**Work to complete**
Copy out every line of the entries below, substituting "vernacular name" for each occurrence of "common name" and leaving everything else unchanged.

━━━━━━━━━━━━━━━━━━━━

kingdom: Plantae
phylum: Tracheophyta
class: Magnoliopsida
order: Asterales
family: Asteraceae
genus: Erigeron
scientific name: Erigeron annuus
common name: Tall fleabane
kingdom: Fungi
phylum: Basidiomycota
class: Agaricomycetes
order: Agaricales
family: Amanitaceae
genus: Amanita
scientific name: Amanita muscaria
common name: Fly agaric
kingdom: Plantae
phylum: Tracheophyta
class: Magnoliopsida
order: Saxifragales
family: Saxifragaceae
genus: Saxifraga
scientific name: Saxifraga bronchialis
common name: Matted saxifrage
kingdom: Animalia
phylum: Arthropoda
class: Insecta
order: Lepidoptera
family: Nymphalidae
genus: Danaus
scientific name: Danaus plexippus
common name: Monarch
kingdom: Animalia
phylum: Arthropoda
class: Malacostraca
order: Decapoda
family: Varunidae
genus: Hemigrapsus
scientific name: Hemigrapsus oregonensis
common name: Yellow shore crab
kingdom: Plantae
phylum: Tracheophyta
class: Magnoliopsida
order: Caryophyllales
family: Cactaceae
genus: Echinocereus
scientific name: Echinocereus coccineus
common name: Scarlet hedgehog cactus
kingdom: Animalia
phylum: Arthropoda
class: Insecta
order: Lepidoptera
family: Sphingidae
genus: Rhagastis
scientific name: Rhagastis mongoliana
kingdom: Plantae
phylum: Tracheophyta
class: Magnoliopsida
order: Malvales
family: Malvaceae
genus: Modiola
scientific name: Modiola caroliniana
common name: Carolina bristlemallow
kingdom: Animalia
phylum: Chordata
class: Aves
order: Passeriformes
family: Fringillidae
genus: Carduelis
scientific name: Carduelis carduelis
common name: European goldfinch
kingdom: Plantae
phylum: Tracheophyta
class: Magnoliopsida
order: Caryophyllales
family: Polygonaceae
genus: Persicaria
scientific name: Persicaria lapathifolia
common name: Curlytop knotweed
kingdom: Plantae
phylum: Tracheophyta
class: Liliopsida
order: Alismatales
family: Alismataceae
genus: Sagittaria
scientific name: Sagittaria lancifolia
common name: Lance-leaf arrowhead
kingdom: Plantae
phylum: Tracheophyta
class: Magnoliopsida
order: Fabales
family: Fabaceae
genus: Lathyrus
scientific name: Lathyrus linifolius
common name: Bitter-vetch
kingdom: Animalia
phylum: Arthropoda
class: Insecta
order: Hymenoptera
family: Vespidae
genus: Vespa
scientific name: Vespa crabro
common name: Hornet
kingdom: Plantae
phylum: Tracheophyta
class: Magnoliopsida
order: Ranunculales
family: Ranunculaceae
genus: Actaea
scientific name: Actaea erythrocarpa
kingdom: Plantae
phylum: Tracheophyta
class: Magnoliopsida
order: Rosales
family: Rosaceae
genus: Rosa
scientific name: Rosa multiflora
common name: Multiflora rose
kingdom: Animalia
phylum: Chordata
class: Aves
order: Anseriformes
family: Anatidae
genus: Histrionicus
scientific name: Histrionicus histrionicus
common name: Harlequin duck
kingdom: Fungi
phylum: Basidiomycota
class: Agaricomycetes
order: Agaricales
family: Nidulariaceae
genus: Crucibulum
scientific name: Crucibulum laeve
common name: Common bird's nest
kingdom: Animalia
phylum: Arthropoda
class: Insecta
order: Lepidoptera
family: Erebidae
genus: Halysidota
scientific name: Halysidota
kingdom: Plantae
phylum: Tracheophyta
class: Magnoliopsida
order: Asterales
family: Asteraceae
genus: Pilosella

━━━━━━━━━━━━━━━━━━━━

**Task answer**
kingdom: Plantae
phylum: Tracheophyta
class: Magnoliopsida
order: Asterales
family: Asteraceae
genus: Erigeron
scientific name: Erigeron annuus
vernacular name: Tall fleabane
kingdom: Fungi
phylum: Basidiomycota
class: Agaricomycetes
order: Agaricales
family: Amanitaceae
genus: Amanita
scientific name: Amanita muscaria
vernacular name: Fly agaric
kingdom: Plantae
phylum: Tracheophyta
class: Magnoliopsida
order: Saxifragales
family: Saxifragaceae
genus: Saxifraga
scientific name: Saxifraga bronchialis
vernacular name: Matted saxifrage
kingdom: Animalia
phylum: Arthropoda
class: Insecta
order: Lepidoptera
family: Nymphalidae
genus: Danaus
scientific name: Danaus plexippus
vernacular name: Monarch
kingdom: Animalia
phylum: Arthropoda
class: Malacostraca
order: Decapoda
family: Varunidae
genus: Hemigrapsus
scientific name: Hemigrapsus oregonensis
vernacular name: Yellow shore crab
kingdom: Plantae
phylum: Tracheophyta
class: Magnoliopsida
order: Caryophyllales
family: Cactaceae
genus: Echinocereus
scientific name: Echinocereus coccineus
vernacular name: Scarlet hedgehog cactus
kingdom: Animalia
phylum: Arthropoda
class: Insecta
order: Lepidoptera
family: Sphingidae
genus: Rhagastis
scientific name: Rhagastis mongoliana
kingdom: Plantae
phylum: Tracheophyta
class: Magnoliopsida
order: Malvales
family: Malvaceae
genus: Modiola
scientific name: Modiola caroliniana
vernacular name: Carolina bristlemallow
kingdom: Animalia
phylum: Chordata
class: Aves
order: Passeriformes
family: Fringillidae
genus: Carduelis
scientific name: Carduelis carduelis
vernacular name: European goldfinch
kingdom: Plantae
phylum: Tracheophyta
class: Magnoliopsida
order: Caryophyllales
family: Polygonaceae
genus: Persicaria
scientific name: Persicaria lapathifolia
vernacular name: Curlytop knotweed
kingdom: Plantae
phylum: Tracheophyta
class: Liliopsida
order: Alismatales
family: Alismataceae
genus: Sagittaria
scientific name: Sagittaria lancifolia
vernacular name: Lance-leaf arrowhead
kingdom: Plantae
phylum: Tracheophyta
class: Magnoliopsida
order: Fabales
family: Fabaceae
genus: Lathyrus
scientific name: Lathyrus linifolius
vernacular name: Bitter-vetch
kingdom: Animalia
phylum: Arthropoda
class: Insecta
order: Hymenoptera
family: Vespidae
genus: Vespa
scientific name: Vespa crabro
vernacular name: Hornet
kingdom: Plantae
phylum: Tracheophyta
class: Magnoliopsida
order: Ranunculales
family: Ranunculaceae
genus: Actaea
scientific name: Actaea erythrocarpa
kingdom: Plantae
phylum: Tracheophyta
class: Magnoliopsida
order: Rosales
family: Rosaceae
genus: Rosa
scientific name: Rosa multiflora
vernacular name: Multiflora rose
kingdom: Animalia
phylum: Chordata
class: Aves
order: Anseriformes
family: Anatidae
genus: Histrionicus
scientific name: Histrionicus histrionicus
vernacular name: Harlequin duck
kingdom: Fungi
phylum: Basidiomycota
class: Agaricomycetes
order: Agaricales
family: Nidulariaceae
genus: Crucibulum
scientific name: Crucibulum laeve
vernacular name: Common bird's nest
kingdom: Animalia
phylum: Arthropoda
class: Insecta
order: Lepidoptera
family: Erebidae
genus: Halysidota
scientific name: Halysidota
kingdom: Plantae
phylum: Tracheophyta
class: Magnoliopsida
order: Asterales
family: Asteraceae
genus: Pilosella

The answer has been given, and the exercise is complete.